4.6.9.1 Spatial Surrogates
For the onroad sector, the on-network (RPD) emissions were spatially allocated differently from other off-network processes (e.g., RPV, RPP, RPHO). Surrogates for on-network processes are based on AADT data and off network processes (including the off-network idling included in RPHO) are based on land use surrogates as shown in Table 4.15. Emissions from the extended (i.e., overnight) idling of trucks were assigned to surrogate 205, which is based on locations of overnight truck parking spaces. The total of the gridded emissions for each county and hour are summed to develop the NEI.

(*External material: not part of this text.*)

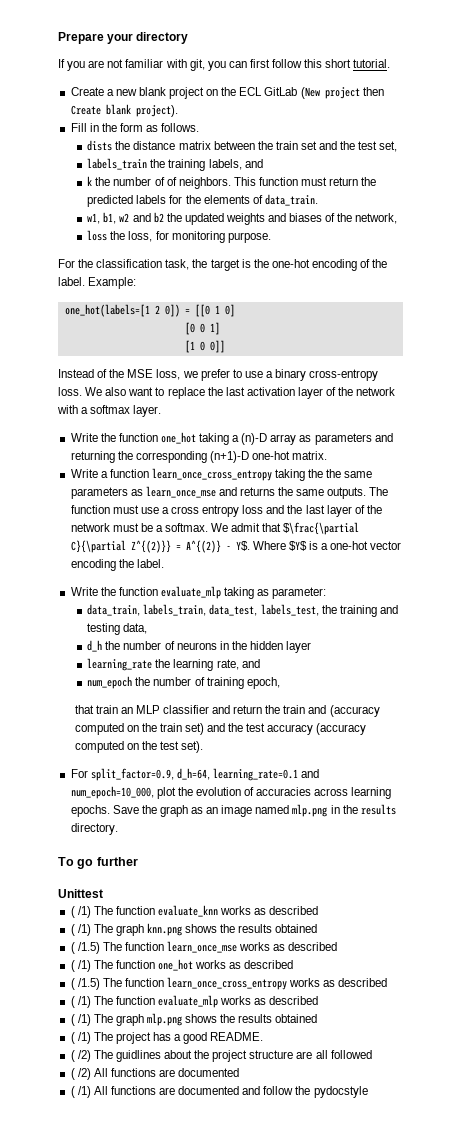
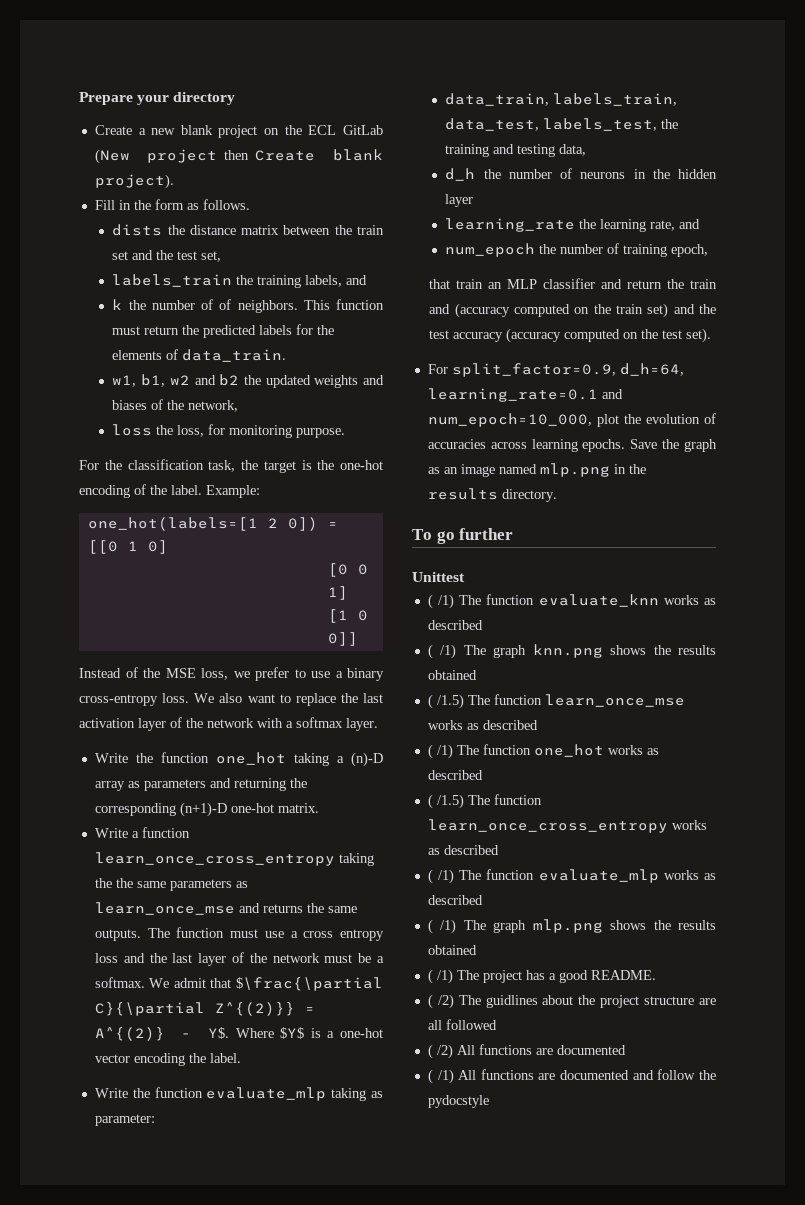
[58,59,391,71] // If you are not familiar with git, you can first follow this short tutorial. -> (236, 98) none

| Source type | Source Type name | Surrogate ID | Description |
|---|---|---|---|
| 11 | Motorcycle | 307 | NLCD All Development |
| 21 | Passenger Car | 307 | NLCD All Development |
| 31 | Passenger Truck | 307 | NLCD All Development |
| 32 | Light Commercial Truck | 308 | NLCD Low + Med + High |
| 41 | Other Bus | 306 | NLCD Med + High |
| 42 | Transit Bus | 259 | Transit Bus Terminals |
| 43 | School Bus | 508 | Public Schools |
| 51 | Refuse Truck | 306 | NLCD Med + High |
| 52 | Single Unit Short-haul Truck | 306 | NLCD Med + High |
| 53 | Single Unit Long-haul Truck | 306 | NLCD Med + High |
| 54 | Motor Home | 304 | NLCD Open + Low |
| 61 | Combination Short-haul Truck | 306 | NLCD Med + High |
| 62 | Combination Long-haul Truck | 306 | NLCD Med + High |
4.6.10 Post-processing to create an annual inventory
For the purposes of the NEI, EPA needed emissions data by county, SCC, and pollutant. EPA ran SMOKE-MOVES at a more detailed level including road type and emission processes (e.g., extended idle) and summed over road types and processes to create the more aggregate NEI SCCs. EPA developed and used a set of scripts to combine the emissions from the six sets of reports and from all days to create the annual inventory. The post processing scripts are named aq_cb6_saprc_20250821 and multipoll_20250821. They are available in the documentation (see Section 4.8. Emissions for the older Connecticut counties were reallocated to the new county equivalents using county-to-county translation factors supplied by Connecticut DEEP. For example, emissions from Fairfield County (09001) were translated to the three new county equivalents which overlap Fairfield County: Greater Bridgeport (09120), Naugatuck Valley (09140), and Western Connecticut (09190). VMT activity by town and by road type was used to calculate the reallocation factors. Road-type-specific county translation factors were applied to RPD emissions; translation factors specific to restricted highways were applied to RPH emissions; and non-road-type-specific translation factors were applied to other emission rates (RPP, RPV, RPS, and RPHO).
Five speciated PM2.5 pollutants (i.e., PEC, POC, PNO3, PSO4, and PMFINE) were added to the NEI data for summary purposes. Note that air quality modeling uses a finer breakdown of these pollutants. DIESEL-PM10 and DIESEL-PM25 were also added by copying the PM10 and PM2.5 pollutants (respectively) as DIESEL-PM pollutants for all diesel SCCs. See Section 4.6.1 for more details.